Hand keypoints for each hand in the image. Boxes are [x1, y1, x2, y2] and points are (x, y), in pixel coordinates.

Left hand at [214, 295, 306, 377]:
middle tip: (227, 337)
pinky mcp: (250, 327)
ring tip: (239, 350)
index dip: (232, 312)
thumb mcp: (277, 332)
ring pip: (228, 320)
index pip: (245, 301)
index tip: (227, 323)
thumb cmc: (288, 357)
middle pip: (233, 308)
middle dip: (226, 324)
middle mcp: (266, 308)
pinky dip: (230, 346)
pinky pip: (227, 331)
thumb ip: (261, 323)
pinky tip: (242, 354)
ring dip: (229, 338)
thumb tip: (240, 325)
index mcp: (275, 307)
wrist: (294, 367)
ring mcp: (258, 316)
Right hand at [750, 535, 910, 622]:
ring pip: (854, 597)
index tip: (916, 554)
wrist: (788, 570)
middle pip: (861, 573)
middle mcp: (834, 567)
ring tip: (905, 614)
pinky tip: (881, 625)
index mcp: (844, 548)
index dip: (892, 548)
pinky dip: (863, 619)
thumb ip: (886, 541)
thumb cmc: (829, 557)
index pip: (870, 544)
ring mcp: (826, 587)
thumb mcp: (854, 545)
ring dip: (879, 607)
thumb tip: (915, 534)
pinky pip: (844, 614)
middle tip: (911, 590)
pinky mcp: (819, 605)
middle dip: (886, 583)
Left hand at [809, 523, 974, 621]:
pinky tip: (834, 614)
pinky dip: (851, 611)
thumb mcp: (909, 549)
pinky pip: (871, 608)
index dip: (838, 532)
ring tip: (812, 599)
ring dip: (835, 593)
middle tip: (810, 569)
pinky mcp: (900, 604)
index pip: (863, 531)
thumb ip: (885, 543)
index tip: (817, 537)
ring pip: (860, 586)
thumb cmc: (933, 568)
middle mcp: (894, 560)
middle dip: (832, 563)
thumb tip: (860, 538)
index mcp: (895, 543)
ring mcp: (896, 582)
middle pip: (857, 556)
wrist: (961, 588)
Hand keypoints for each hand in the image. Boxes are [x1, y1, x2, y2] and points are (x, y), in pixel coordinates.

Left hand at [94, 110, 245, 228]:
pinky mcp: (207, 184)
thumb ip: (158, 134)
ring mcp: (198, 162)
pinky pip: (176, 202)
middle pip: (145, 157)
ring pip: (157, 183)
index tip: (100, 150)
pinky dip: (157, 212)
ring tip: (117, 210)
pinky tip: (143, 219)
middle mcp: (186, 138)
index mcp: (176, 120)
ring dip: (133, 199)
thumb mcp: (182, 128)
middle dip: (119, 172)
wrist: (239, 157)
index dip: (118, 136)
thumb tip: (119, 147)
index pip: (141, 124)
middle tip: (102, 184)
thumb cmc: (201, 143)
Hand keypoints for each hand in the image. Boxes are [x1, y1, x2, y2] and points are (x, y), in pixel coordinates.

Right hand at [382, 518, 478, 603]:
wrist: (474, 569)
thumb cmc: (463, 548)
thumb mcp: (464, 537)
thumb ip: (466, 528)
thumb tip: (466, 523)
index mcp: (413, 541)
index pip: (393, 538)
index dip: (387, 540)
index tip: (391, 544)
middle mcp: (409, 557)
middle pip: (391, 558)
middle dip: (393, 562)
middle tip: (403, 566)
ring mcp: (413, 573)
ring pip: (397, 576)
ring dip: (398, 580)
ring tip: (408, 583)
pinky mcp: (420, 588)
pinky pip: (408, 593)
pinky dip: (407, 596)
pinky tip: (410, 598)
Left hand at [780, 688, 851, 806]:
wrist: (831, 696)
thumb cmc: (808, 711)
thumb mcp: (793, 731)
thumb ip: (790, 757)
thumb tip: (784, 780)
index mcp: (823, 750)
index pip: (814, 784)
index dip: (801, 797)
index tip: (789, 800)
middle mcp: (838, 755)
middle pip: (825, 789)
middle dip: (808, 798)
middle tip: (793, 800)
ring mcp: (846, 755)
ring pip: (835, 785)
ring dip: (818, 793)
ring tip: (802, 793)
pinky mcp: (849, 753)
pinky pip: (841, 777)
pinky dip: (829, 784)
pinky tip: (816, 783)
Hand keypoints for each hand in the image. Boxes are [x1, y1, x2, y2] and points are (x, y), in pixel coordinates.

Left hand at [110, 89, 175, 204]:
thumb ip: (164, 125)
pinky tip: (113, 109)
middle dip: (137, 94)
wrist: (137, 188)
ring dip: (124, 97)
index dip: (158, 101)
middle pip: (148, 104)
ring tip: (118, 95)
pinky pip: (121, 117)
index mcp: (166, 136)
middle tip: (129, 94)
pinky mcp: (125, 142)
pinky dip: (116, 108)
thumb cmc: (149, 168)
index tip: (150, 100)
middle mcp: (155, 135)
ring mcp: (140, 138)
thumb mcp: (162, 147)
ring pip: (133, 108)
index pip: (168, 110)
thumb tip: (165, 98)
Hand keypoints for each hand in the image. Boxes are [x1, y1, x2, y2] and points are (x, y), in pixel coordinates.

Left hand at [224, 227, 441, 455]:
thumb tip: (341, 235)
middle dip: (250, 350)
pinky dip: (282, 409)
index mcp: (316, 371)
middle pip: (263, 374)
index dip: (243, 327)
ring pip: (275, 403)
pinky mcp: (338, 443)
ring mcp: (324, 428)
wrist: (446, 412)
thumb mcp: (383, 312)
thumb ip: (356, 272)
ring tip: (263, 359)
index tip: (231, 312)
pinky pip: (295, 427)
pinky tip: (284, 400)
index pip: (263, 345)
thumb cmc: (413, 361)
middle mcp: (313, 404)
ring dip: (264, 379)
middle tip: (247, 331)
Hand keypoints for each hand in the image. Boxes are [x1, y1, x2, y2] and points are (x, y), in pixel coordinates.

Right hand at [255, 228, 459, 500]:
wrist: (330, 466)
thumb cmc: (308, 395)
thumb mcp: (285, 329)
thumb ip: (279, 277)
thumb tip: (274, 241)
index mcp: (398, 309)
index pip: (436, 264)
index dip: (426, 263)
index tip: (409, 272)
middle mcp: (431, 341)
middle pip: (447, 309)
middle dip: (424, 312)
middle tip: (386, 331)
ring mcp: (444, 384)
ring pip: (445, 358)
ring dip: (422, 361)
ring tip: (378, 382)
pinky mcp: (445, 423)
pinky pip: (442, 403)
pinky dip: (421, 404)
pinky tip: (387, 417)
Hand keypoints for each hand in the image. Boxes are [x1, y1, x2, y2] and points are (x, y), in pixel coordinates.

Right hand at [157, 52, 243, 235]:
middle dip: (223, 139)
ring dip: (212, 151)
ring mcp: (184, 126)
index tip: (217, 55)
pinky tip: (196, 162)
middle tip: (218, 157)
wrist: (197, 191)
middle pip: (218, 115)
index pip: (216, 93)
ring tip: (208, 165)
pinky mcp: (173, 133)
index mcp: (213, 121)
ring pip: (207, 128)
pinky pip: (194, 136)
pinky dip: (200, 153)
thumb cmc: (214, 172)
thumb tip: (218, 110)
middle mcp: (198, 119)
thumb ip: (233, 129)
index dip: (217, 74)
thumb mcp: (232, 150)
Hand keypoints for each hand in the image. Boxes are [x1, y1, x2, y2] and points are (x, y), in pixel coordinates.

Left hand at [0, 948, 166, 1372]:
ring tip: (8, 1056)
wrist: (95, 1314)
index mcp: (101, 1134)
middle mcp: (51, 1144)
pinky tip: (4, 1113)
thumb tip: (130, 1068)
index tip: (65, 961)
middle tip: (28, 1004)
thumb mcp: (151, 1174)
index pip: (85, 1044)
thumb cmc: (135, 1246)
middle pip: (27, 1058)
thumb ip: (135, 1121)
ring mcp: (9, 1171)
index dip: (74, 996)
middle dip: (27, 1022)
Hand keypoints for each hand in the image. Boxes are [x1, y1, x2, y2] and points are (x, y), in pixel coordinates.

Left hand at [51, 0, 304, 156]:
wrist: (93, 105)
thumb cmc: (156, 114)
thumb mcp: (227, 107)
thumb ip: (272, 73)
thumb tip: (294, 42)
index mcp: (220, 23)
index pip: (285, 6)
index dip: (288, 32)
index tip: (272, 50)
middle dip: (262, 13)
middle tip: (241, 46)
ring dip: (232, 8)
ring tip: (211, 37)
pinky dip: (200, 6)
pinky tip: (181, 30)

WHAT IS BEING ASKED: Print exactly the lines between the line with "index dip: (74, 996)" and the final line of the records above, both included.

WRITTEN ANSWER:
index dip: (74, 996)
middle dip: (27, 1022)
Hand keypoints for each hand in the image. Boxes are [x1, y1, x2, y2] and points are (x, y), in pixel coordinates.

Left hand at [51, 0, 304, 156]:
wrist: (93, 105)
thumb cmc: (156, 114)
thumb mcp: (227, 107)
thumb ip: (272, 73)
thumb tip: (294, 42)
index mcp: (220, 23)
index pip: (285, 6)
index dip: (288, 32)
index tip: (272, 50)
middle dip: (262, 13)
middle tip: (241, 46)
ring dip: (232, 8)
ring tip: (211, 37)
pinky dip: (200, 6)
pinky tip: (181, 30)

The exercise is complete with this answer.